Por Martha Isabel “Pati” Ruiz Corzo

La vida simple.

Qué valores tan escondidos tiene para nuestra sociedad moderna. Todo lo que encierran los pequeños placeres: la contemplación de una noche estrellada o de un día lluvioso, la neblina pasando entre las ramas de los árboles en el silencio profundo del bosque, los variados verdes del reino vegetal, o los rugosos cuerpos de los árboles. Todo se conjuga en un diseño al que no le cabe más belleza, todo entreverado de una gran sabiduría, tejido por un Creador de donde surge la vida misma.

Han llegado a mi mesa deliciosos frutos de la hortaliza, brillando de bien alimentados por la generosidad bendita del suelo, que disfruto con la vista, el olfato y el sabor, todo bien guisado con mucho ajo y amor, presintiendo en todos ellos cuánto amor hay hilvanado en todas las formas de vida, el prodigio de la naturaleza donde los milagros se suceden a cada momento, regenerándose continuamente, dadivosa, sabrosa, prodigiosa y de cuantas más formas podríamos calificar el maravilloso tapiz de la creación. Me encanta prepararlos y disfrutarlos con mis queridos invitados.

Si, bien dicho por el Papa Francisco que es pecado dañar la Creación, cuando todos tenemos el mismo Padre, una fraternidad que hemos acosado, mercantilizado y casi agotado, llevándonos en nuestra desmedida ambición ese patrimonio, legado de nuestros hijos, un tapiz con grandes hoyos hechos por nuestro modo de vida, acarreando desgracia para todos, derrochando un tesoro que no nos pertenece y cuyas consecuencias tendremos que pagar.

Ojalá nuestra sociedad se hubiera desarrollado con valores diferentes, austeros, de frugalidad y autosuficiencia, donde el bien común fuera la medida, y la ambición fuera dar y dar lo mejor de uno mismo, no solo dinero, sino nuestros talentos, y la capacidad de amar se expandiera por el ejercicio cotidiano, entendiendo mejor las leyes de la vida, y donde la recompensa se acumulara en un profundo gusto por la vida, aquí y ahora. Otro sería el mundo y nuestra sociedad no hubiera llegado a esta antropofagia, a tanta mezquindad y tanto acumular, donde somos capaces de producir tanto dolor, de destrozar tantas formas de vida, de crear un valle de lágrimas, un desierto espiritual. Existen caminos no recorridos, formas de vida más felices.

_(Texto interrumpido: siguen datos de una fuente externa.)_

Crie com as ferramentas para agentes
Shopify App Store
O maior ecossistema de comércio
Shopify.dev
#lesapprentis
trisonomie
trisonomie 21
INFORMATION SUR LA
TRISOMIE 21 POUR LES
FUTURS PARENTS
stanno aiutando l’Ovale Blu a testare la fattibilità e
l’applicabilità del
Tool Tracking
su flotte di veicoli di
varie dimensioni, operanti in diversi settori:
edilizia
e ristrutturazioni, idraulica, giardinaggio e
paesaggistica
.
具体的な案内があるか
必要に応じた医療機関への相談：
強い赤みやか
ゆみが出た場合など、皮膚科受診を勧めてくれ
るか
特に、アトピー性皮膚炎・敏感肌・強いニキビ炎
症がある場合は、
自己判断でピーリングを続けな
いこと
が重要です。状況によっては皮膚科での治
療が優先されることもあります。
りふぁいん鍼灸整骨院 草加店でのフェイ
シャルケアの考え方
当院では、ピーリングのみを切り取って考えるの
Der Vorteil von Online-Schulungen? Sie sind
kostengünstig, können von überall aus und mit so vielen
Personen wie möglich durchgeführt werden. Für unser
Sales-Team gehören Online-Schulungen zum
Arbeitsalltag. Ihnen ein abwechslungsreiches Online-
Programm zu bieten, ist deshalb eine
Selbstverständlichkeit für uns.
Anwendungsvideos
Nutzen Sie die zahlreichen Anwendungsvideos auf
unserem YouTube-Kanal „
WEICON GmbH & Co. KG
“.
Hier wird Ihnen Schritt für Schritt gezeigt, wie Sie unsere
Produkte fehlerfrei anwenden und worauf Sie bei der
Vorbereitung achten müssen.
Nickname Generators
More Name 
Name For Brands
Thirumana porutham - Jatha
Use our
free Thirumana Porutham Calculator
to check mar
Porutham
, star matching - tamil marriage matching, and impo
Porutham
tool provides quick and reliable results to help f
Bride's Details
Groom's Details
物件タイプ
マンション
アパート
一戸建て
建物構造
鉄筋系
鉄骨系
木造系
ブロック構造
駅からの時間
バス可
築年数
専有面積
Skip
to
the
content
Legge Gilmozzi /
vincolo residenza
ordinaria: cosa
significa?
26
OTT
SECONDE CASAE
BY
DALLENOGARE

Deberíamos atrevernos a dejar el engaño, a ejercer la libertad de ser nosotros mismos, a dejar de lado el estereotipo del hombre moderno, tan conseguido, tan refinado por el sistema. A ser uno mismo, no una fachada o una máscara, sino una entidad individual, volviendo a lo natural, encontrando nuestro origen, dejando atrás el destierro en el que se vive.